The invention is not limited to the embodiments hereinbefore described, but may be varied in construction and detail.

Claims (3)

1. A method for transfer of data and programs from a live computer database system to a back-up computer database system and for maintaining the back-up computer database system in readiness for emergency use, the method comprising the steps of: in turn, converting each line of each program module of the live computer database system to a format which is compatible with the back-up computer database system; transferring the re-formatted program modules to a storage device; transferring the storage device to the back-up computer database system and testing the program module on this system; converting data records in the live computer database system to ASCII format; transferring the converted data records to the back up computer database system and inserting the records in pre-stored table structures; storing an incremental file in the live computer database system; receiving data inputted to the live computer database system and in parallel updating tables using this data and also writing the data to the incremental file; at periodic intervals, writing the contents of the incremental file to a back-up storage device and transferring this storage device to the back-up computer database system; carrying out brief integrity checks on updated tables in the back-up and live computer database systems; carrying out conversion from alpha to numeric format for characters in selected columns and rows of data tables in both the live and back-up computer database systems; and carrying out balancing tests involving statistical analysis of the data tables in both computer database systems and verifying that data stored in both systems is the same.

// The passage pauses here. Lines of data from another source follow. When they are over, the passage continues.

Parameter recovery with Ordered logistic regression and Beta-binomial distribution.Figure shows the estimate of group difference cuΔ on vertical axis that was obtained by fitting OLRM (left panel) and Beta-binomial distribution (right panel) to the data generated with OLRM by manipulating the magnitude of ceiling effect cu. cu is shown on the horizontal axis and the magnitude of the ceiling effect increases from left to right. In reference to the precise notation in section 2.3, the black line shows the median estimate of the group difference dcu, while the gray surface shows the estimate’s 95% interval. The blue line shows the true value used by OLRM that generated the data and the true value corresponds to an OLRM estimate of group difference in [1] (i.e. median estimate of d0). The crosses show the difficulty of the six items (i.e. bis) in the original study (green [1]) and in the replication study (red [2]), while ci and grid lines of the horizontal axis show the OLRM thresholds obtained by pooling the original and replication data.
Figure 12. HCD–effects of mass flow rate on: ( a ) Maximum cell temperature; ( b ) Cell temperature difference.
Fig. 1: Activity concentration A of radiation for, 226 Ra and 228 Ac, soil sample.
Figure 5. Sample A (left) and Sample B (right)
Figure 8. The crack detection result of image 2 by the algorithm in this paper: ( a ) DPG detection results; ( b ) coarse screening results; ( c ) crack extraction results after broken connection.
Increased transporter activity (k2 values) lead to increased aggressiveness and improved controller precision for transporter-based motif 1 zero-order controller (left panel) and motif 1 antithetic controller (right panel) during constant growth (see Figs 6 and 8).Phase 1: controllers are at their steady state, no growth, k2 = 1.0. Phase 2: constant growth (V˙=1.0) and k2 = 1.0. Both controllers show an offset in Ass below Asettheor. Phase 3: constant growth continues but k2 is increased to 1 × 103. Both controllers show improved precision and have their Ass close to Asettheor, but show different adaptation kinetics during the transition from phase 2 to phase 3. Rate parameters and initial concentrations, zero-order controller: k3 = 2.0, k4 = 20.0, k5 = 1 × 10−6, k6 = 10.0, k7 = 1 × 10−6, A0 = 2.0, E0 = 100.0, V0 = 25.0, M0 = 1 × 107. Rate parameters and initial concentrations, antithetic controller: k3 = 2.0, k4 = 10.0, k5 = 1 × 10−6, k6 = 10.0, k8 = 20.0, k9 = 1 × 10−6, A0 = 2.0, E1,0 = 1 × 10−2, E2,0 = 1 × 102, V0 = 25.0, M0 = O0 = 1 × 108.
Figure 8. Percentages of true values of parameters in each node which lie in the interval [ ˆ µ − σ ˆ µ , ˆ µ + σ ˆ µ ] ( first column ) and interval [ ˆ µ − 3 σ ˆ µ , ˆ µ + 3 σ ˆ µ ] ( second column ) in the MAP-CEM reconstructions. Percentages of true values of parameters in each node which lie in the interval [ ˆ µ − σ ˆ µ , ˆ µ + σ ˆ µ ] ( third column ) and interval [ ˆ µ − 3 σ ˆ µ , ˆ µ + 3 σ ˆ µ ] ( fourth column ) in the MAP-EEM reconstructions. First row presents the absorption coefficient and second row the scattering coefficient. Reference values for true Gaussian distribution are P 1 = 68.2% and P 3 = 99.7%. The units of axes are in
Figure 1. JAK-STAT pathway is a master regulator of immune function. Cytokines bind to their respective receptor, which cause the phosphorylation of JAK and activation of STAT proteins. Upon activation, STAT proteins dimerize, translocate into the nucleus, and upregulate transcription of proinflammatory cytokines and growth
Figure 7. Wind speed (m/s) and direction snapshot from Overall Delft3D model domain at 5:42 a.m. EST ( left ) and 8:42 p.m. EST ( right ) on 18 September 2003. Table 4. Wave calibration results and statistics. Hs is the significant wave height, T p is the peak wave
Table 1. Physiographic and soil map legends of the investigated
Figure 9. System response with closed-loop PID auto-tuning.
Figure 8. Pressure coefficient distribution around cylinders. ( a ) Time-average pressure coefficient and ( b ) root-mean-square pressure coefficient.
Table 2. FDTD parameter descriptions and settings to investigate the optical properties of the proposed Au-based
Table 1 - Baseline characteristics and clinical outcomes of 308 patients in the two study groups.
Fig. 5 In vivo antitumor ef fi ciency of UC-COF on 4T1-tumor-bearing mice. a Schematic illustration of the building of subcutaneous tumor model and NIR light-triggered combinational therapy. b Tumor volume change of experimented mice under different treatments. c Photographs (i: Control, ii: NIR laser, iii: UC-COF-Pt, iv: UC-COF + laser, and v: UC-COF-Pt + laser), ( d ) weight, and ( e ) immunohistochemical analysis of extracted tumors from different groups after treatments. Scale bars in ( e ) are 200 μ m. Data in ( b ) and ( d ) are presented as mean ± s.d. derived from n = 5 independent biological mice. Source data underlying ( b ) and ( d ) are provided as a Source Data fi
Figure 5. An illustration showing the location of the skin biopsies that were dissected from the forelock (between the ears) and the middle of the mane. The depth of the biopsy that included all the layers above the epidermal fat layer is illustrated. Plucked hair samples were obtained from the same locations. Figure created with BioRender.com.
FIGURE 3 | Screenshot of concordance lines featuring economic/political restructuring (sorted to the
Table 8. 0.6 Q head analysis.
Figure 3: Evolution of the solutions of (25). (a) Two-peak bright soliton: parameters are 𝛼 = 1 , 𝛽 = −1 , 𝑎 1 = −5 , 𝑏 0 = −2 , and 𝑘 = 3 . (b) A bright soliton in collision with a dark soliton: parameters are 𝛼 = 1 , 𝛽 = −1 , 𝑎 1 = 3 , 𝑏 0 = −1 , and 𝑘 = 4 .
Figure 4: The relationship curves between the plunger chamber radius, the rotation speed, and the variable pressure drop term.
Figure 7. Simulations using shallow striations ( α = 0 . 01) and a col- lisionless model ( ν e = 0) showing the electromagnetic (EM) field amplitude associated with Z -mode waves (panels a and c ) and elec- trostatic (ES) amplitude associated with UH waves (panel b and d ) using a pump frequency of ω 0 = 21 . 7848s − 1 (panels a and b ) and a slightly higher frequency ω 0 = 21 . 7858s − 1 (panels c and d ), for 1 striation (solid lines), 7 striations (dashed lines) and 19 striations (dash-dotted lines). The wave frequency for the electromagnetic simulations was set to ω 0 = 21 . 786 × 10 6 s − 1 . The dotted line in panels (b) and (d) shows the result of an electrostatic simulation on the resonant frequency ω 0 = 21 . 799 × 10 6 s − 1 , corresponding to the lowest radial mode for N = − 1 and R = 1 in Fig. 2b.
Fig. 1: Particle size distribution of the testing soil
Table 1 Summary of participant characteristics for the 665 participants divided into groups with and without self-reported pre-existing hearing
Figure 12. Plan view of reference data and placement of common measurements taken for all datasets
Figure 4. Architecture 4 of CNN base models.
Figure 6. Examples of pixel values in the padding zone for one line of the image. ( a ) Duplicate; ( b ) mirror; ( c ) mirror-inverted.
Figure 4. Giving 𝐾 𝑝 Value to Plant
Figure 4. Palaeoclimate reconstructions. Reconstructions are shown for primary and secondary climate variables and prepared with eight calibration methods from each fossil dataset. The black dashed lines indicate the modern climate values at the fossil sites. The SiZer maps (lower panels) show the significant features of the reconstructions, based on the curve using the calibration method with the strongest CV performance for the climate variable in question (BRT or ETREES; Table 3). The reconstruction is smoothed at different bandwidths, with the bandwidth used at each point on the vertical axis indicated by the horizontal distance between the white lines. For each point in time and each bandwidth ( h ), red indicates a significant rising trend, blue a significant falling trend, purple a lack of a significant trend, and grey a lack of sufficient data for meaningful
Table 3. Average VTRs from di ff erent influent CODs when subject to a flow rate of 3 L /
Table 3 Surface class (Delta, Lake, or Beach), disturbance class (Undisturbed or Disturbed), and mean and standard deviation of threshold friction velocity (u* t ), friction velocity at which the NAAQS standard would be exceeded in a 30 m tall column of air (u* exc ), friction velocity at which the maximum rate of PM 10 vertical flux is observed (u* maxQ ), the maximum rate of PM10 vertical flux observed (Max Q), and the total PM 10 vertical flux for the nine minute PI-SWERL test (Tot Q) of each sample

2. -A method as claimed in Claim 1, wherein the step of re formatting data of the live computer database system for transferring to the back-up computer system comprises the sub-steps of: verifying if a syntax conversion only is required and if so re-formatting the program line by changing syntax; if program line structure conversion is required, converting the structure to a format suitable for running on the live computer database system; testing the program line on the live computer database system; after verification of the program line, re formatting the line so that it may run on the back up computer database system.

3. A method substantially as hereinbefore described with reference to and as illustrated in the accompanying drawings.